The NHS – they say savings, we say cuts – let`s call the whole thing off!

It`s difficult for a right-wing government already implementing devastating cuts to libraries, youth services & other areas to sell those same devastating cuts to the public when the area in question is the much-treasured NHS. Therefore the more acceptable term “savings” has been used, sometimes sanitised still further as “efficiency savings”.
The term “savings” is designed to imply that no deterioration or elimination of services will result. In early March, the website Liberal Conspiracy reported that BBC journalists had been instructed to use the word savings instead of cuts.
At the Gloucestershire Health Debate (held on 18th May in Cheltenham), the BBC`s Health Correspondent Branwen Jeffreys, who chaired the debate, demonstrated in her opening words that she favoured the word savings over cuts:
“money is key to the challenge that`s ahead, the NHS budget has been protected but it has to find big savings as well – now in Gloucestershire that`s going to be around £64m just in this year. So, that`s one of the reasons that the argument for change is being made, but are these the right kind of changes?”
Only a mainstream journalist like Jeffreys could describe a budget as being both “protected” and subject to “big savings” – an astonishing example of what George Orwell called doublethink.

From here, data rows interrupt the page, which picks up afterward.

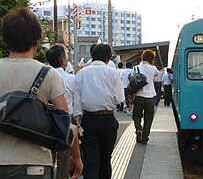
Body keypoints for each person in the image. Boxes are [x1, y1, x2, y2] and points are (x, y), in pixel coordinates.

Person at [0, 7, 83, 178]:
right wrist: (76, 156)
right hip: (35, 165)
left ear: (5, 40)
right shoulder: (49, 74)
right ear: (38, 40)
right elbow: (65, 123)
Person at [74, 43, 125, 179]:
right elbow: (120, 99)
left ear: (92, 56)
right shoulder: (113, 73)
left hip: (88, 121)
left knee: (91, 161)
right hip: (108, 120)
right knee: (105, 159)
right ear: (108, 58)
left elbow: (77, 103)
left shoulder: (81, 73)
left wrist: (77, 124)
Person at [46, 44, 76, 179]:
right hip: (65, 124)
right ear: (63, 60)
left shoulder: (43, 77)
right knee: (63, 162)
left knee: (47, 161)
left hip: (46, 124)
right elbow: (77, 105)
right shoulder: (71, 79)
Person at [131, 49, 158, 144]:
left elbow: (131, 78)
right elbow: (156, 76)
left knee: (136, 115)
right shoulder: (153, 69)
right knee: (148, 118)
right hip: (150, 96)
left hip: (138, 96)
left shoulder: (136, 68)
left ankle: (139, 129)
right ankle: (145, 138)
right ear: (151, 58)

A recent article on the False Economy website also illustrated the different language used when it compared the cuts in the neighbouring county of Worcestershire and noted the language used to describe similar size cuts to both the budgets of Worcestershire County Council (WCC) and the Worcestershire Acute Hospitals NHS Trust. The WCC used the term cuts while the NHS Trust in its annual report states that it must “deliver over £55m of efficiency savings over the next five years” through a “Cost Improvement Plan”.